**WORK TASK:** The lines below from the one with "Articles/documents associés au mot" up to and including the one with "た。 兎が手に入ることは二度となく、農夫は" are what you should set down, exactly and without pictures.

:: SUPPLIED DATA

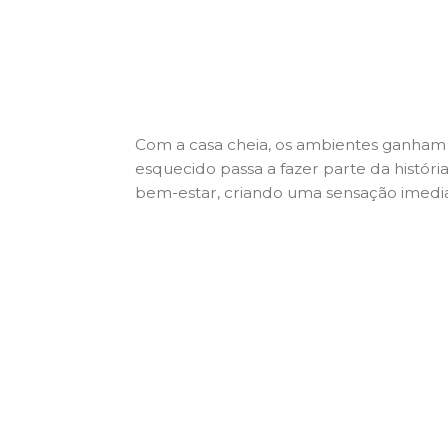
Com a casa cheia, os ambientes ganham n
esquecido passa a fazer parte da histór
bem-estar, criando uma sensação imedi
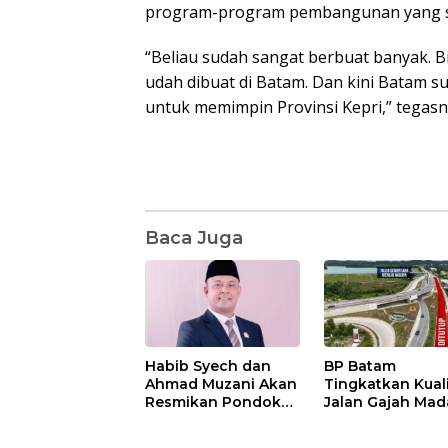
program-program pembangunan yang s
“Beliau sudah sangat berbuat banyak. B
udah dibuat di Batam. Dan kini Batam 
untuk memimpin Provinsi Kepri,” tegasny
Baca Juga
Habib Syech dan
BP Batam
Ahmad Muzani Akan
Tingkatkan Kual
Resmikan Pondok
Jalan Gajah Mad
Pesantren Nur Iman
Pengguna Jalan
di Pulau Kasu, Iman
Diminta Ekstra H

::::
:: SUPPLIED DATA

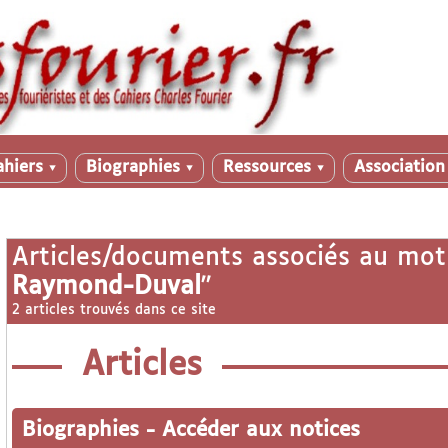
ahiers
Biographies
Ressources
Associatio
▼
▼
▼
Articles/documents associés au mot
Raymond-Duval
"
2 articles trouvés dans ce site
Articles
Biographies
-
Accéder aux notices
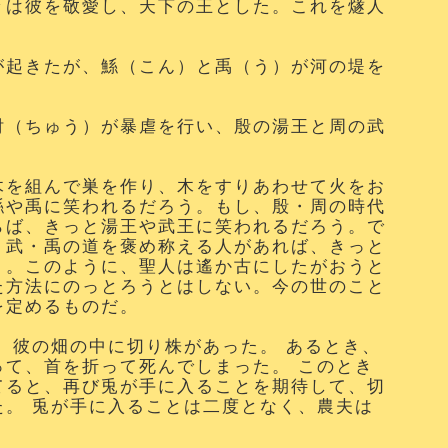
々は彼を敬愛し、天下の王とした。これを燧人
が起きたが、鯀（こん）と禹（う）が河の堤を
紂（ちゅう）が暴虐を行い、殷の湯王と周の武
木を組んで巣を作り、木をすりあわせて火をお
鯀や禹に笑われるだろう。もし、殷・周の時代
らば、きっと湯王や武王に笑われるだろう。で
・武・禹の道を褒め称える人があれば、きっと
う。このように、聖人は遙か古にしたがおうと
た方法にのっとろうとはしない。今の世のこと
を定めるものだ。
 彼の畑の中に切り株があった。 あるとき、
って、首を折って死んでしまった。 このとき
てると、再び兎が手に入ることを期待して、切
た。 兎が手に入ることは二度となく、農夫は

::::

**FINISHED TASK:**
Articles/documents associés au mot
Raymond-Duval
"
2 articles trouvés dans ce site
Articles
Biographies
-
Accéder aux notices
々は彼を敬愛し、天下の王とした。これを燧人
が起きたが、鯀（こん）と禹（う）が河の堤を
紂（ちゅう）が暴虐を行い、殷の湯王と周の武
木を組んで巣を作り、木をすりあわせて火をお
鯀や禹に笑われるだろう。もし、殷・周の時代
らば、きっと湯王や武王に笑われるだろう。で
・武・禹の道を褒め称える人があれば、きっと
う。このように、聖人は遙か古にしたがおうと
た方法にのっとろうとはしない。今の世のこと
を定めるものだ。
 彼の畑の中に切り株があった。 あるとき、
って、首を折って死んでしまった。 このとき
てると、再び兎が手に入ることを期待して、切
た。 兎が手に入ることは二度となく、農夫は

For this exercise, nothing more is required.